Я обычно не выступал с замечаниями к проектам решений пленумов ЦК КПСС, которые раздавались их участникам накануне. Однако по проекту решения пленума, посвященного национальному вопросу, я не мог не высказаться. Было ясно, что мы вставали на путь развала СССР. В проекте присутствовала идея так называемого экономического суверенитета союзных республик, активно пропагандируемая прибалтами и защищаемая А. Н. Яковлевым. Почему ее пропагандировали прибалты, стремившиеся любым способом ослабить СССР, чтобы выйти из его состава, было ясно. Почему эту идею поддерживал А. Н. Яковлев, было менее ясно. Даже если он считал необходимым отпустить прибалтов, оставалось загадочным, почему для решения этого вопроса надо было раскромсать на куски все единое экономическое пространство бывшего СССР.
Границы союзных республик не совпадали с границами экономических районов, естественно сложившихся в ходе развития России, а затем и Советского Союза. Это были чисто административные границы в рамках управления единым народнохозяйственным организмом. Конечно, они имели определенное значение с точки зрения обеспечения языковой и прочей национально-культурной автономии, но экономическими границами внутри СССР они быть не могли и не должны были, если не имелось в виду прекратить таким образом существование единого СССР. А тут провозглашалась не просто реформа управления хозяйством с большим учетом или расширением компетенции республиканских органов, а экономический суверенитет, то есть полновластие республик, и М. С. Горбачев этому предложению сочувствовал.
Мне хотелось прояснить, понимают ли наши уважаемые товарищи, что они программируют своим решением, как хотелось и знать, почему в проекте ничего не говорится о единых для всего Союза правах и обязанностях его граждан, единой обороне, внешней политике, гражданстве, примате общесоюзного над республиканским законодательством.
Ответа я, разумеется, не получил. Спустя некоторое время, когда Верховные Советы наших союзных республик один за другим начали принимать декларации уже не об экономическом, а о политическом суверенитете, заключать между собой договоры в соответствии с нормами международного права, представлять эти договоры на ратификацию не иначе как через свои комитеты по международным делам, я завел разговор на эту тему в самолете с Э. А. Шеварднадзе. Не помню, откуда мы возвращались в тот день — из Германии или из Франции. Оказалось, что он знал о замечаниях, которые я написал к проекту резолюции пленума по национальному вопросу. «Мы много наделали ошибок, — сказал он, — но теперь дороги назад нет.

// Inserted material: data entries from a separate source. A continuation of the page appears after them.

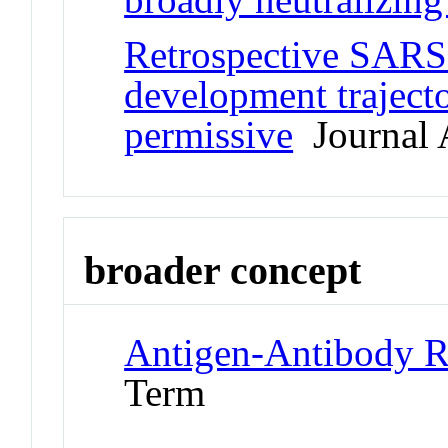
Retrospective SARS
development trajecto
permissive
Journal A
broader concept
Antigen-Antibody R
Term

Разве какая-либо республика согласится взять назад декларацию о своей независимости?»
Надо сказать, за эти годы мы много беседовали с Э. А. Шеварднадзе по вопросам перестройки. Он далеко смотрел, зная, конечно, гораздо лучше меня и страну, и законы ее жизни. Когда я однажды очень рьяно ратовал за переход к многопартийности, он поубавил мой пыл, сказав, что в Советском Союзе пока что нет условий для создания действительно сильных новых партий в масштабах всей страны. Все, что будет возникать, скорее всего, будет слабым и, кроме того, будет формироваться не по политическому, а прежде всего по национальному признаку с соответствующими, разумеется, последствиями для единства СССР. В это не хотелось тогда верить, но он оказался абсолютно прав.
Страна наша месяц за месяцем погружалась все глубже в пучину трудностей. Нарастало внутреннее политическое противостояние, феномен Ельцина становился все более реальным и весомым фактором. КПСС слабела с каждым днем, госаппарат терял эффективность, снабжение населения ухудшалось, по стране свирепствовали конфликты — и не только в Нагорном Карабахе, но и в Молдове, Средней Азии. Все более четко артикулировали свою позицию сторонники самостоятельности Украины, Молдовы, Грузии. Основная часть средств массовой информации переходила в оппозицию к правительству и президенту. Оглядываясь назад, мне все больше кажется, что где-то в 1988 году мы начали движение по наклонной плоскости и больше из этого «штопора» не выходили. За рубежом это, может быть, чувствовалось не так остро, как в стране, но возвращавшиеся из отпусков сотрудники посольства были все более растеряны и подавлены. Речи М. С. Горбачева в отличие от прошлых лет мало кто слушал. Зато читали заново документы первых лет перестройки и задавались вопросом, как совместить то, что провозглашалось тогда, и происходящее сегодня.